1989年にリリースされた坂本龍一さんのオリジナルアルバム『ビューティー』の収録曲『Amore』は、もともと『アンドゥ』のタイトルで発表されていたトラックに、ボーカルやエレクトリック・ギターを加えた作品。

映画『ラストエンペラー』を手掛けたことで知られるイギリスの映画監督、ジェレミー・トーマスに聴かせたところ「アモーレ、アモーレ」と歌詞をつけて歌い出したことから「絶対に歌詞付きの方がいい!」とボーカルが追加されたのだそうです。

切なさが心に染みるピアノソロバージョンもすてきですので、ぜひ聴いてみてくださいね!

Intermezzo坂本龍一

クラシック、民俗音楽、テクノポップなど、多岐にわたるジャンルで独創的な作品を生み出し続けた坂本龍一さん。

アルバム『BTTB』に収録されている『Intermezzo』は、ロマン派の作曲家ヨハネス・ブラームスの『インテルメッツォ』をイメージさせる曲想で知られる、坂本さんならではの解釈と工夫が随所に光る1曲です。

子供の頃からブラームスの音楽性が好きだったという坂本さん。

テクノポップでも世界的ヒット曲を生み出してきた彼ですが、こういったクラシック音楽をルーツに持つ名曲も必聴ですよ。

andante坂本龍一

作曲家・坂本龍一さんの最晩年のアルバム『12』に収録された『andante』は、生の鼓動を感じさせるようなシンプルで美しいピアノ作品です。

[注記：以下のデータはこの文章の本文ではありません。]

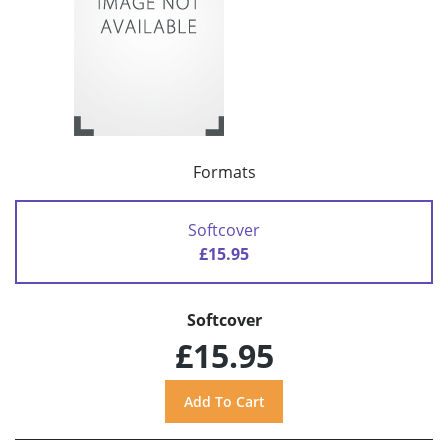
Formats
Softcover
£15.95
Softcover
£15.95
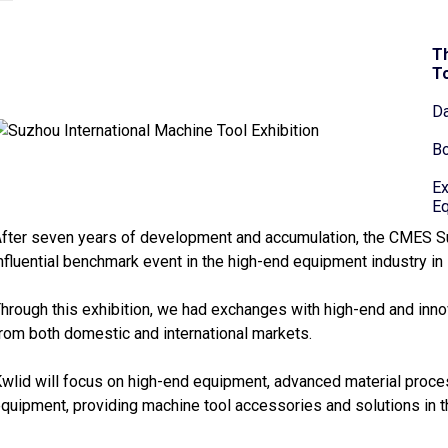
Th
To
Da
Bo
Ex
Eq
fter seven years of development and accumulation, the CMES S
nfluential benchmark event in the high-end equipment industry in 
hrough this exhibition, we had exchanges with high-end and inno
rom both domestic and international markets.
wlid will focus on high-end equipment, advanced material proc
quipment, providing machine tool accessories and solutions in th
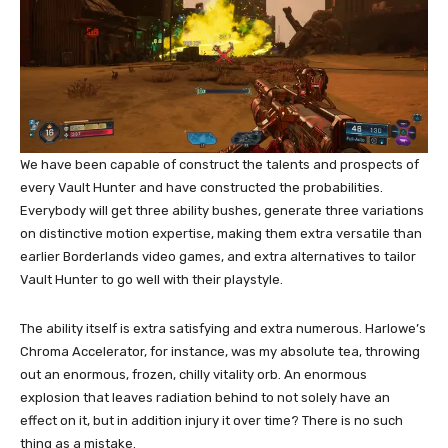
We have been capable of construct the talents and prospects of
every Vault Hunter and have constructed the probabilities.
Everybody will get three ability bushes, generate three variations
on distinctive motion expertise, making them extra versatile than
earlier Borderlands video games, and extra alternatives to tailor
Vault Hunter to go well with their playstyle.
The ability itself is extra satisfying and extra numerous. Harlowe’s
Chroma Accelerator, for instance, was my absolute tea, throwing
out an enormous, frozen, chilly vitality orb. An enormous
explosion that leaves radiation behind to not solely have an
effect on it, but in addition injury it over time? There is no such
thing as a mistake.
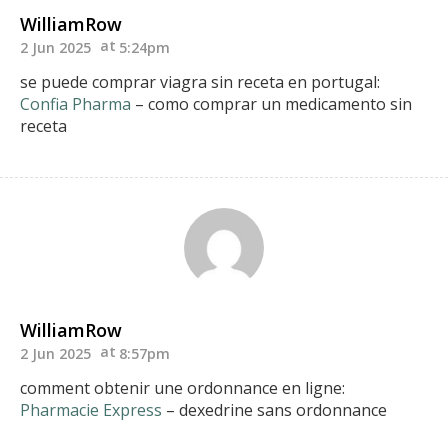
WilliamRow
2 Jun 2025
5:24pm
se puede comprar viagra sin receta en portugal:
Confia Pharma
– como comprar un medicamento sin
receta
WilliamRow
2 Jun 2025
8:57pm
comment obtenir une ordonnance en ligne:
Pharmacie Express
– dexedrine sans ordonnance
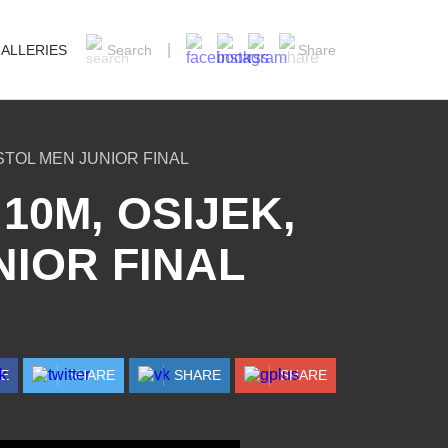
ALLERIES
Search
Share
STOL MEN JUNIOR FINAL
10M, OSIJEK,
NIOR FINAL
RE
SHARE
SHARE
SHARE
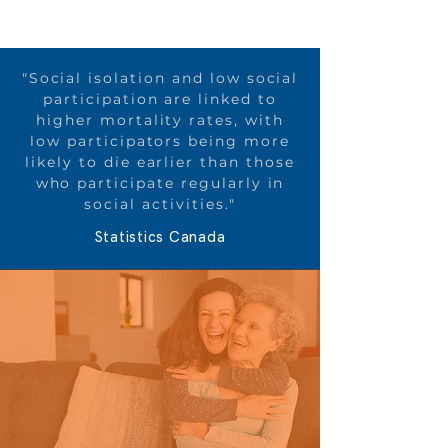
"Social isolation and low social
participation are linked to
higher mortality rates, with
low participators being more
likely to die earlier than those
who participate regularly in
social activities​."
Statistics Canada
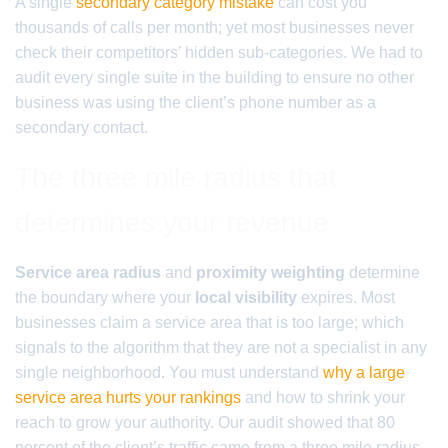
A single
secondary category mistake
can cost you
thousands of calls per month; yet most businesses never
check their competitors’ hidden sub-categories. We had to
audit every single suite in the building to ensure no other
business was using the client’s phone number as a
secondary contact.
The three mile radius that
determines your revenue
Service area radius
and
proximity weighting
determine
the boundary where your
local visibility
expires. Most
businesses claim a service area that is too large; which
signals to the algorithm that they are not a specialist in any
single neighborhood. You must understand
why a large
service area hurts your rankings
and how to shrink your
reach to grow your authority. Our audit showed that 80
percent of the client’s traffic came from a three mile radius,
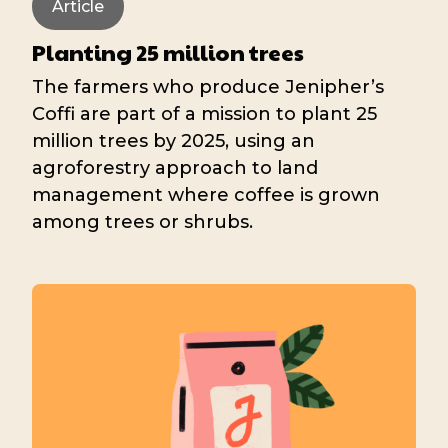
Article
Planting 25 million trees
The farmers who produce Jenipher’s
Coffi are part of a mission to plant 25
million trees by 2025, using an
agroforestry approach to land
management where coffee is grown
among trees or shrubs.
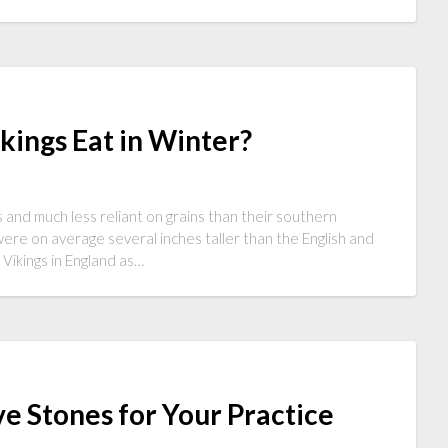
kings Eat in Winter?
ns and much less reliant on grains than their southern
were on average several inches taller than the English and
Vikings in England as…
e Stones for Your Practice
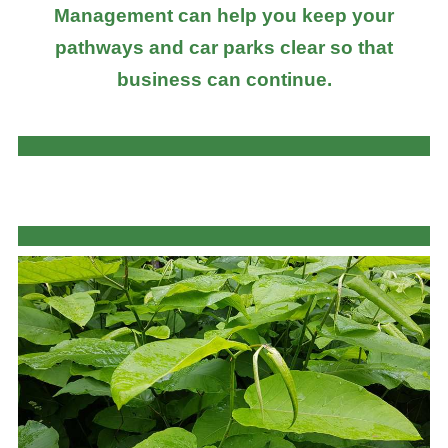
Management can help you keep your
pathways and car parks clear so that
business can continue.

「andante」は「ゆっくりと、穏やかに」という意味を持つ言葉で、この曲の世界観を的確に表現しています。

寂しげなメロディからは、坂本さんの闘病生活に向き合う姿勢が垣間見え、まるでその心の機微を音で表したかのよう。

一貫したテンポと余韻の残るタッチにより、曲の持つ優雅な気品が際立っています。

生命力あふれる旋律と静寂が同居し、聴く人をめい想的な世界へと導く、生と死について考えさせられる作品といえるでしょう。

おわりに

坂本さんのピアノ曲には、誰もが口ずさめる人気曲から、ふとした瞬間に心をつかむ隠れた名曲まで、奥深い世界が広がっています。

一つひとつの旋律に宿る繊細な感情は、聴くたびに異なる表情を見せてくれるものです。

気になる作品があれば、ぜひ静かな時間にじっくり耳を傾けてみてください。

きっと新たなお気に入りの一曲に出会えるはずです。